Usually when you change your database structure, you would change the object that this is mapped into. If you were to change one without the other, that would be a monumental developer oversight. Adding a field without using it in many frameworks wouldn't necessarily break it, so it wouldn't be a bad change per se.
Any change you make to persistence should reflect as a bare minimum, the object data gets mapped into. This would likely be part of the same branch, and you probably shouldn't merge it until it's complete.
You're looking for tooling to protect you from human errors, and nothing is going to do that. It's like asking, how can I stop myself from choking when eating. You just know to chew. If this isn't obvious, it's a good lesson in development. Make one change at a time and make it right. Don't rush off to presentation changes or logic changes until your persistence changes are complete. When you get into habits like this, it becomes steady, methodical and structured. Rushing is the best way to make mistakes and spend more time fixing them. Less haste, more speed.

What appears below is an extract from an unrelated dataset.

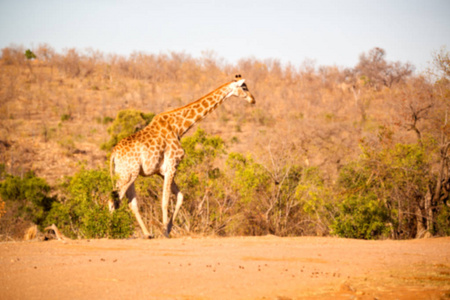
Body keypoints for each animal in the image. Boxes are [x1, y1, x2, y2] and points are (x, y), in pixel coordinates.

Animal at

For example, if I add a new field. I'd write the SQL, run it, populate a value, get that value and test it. Then I'd move on to the object mapping. I'd load it into the code, and get a bare minimum debug out to see it was loaded out, etc. etc.. Small tweak, test and confirm, small change, test and confirm. Every step is validated so when it doesn't work, you know why, you don't guess.
If it's a microservice architecture using something like openapi and code generators could be a solution. Then the proper classes / types are created during the build step.
Does not avoid the fields being unused, or service B using an older version before being rebuild.
The approach would be similar as a library, but works across different languages while changing the definition only on one place.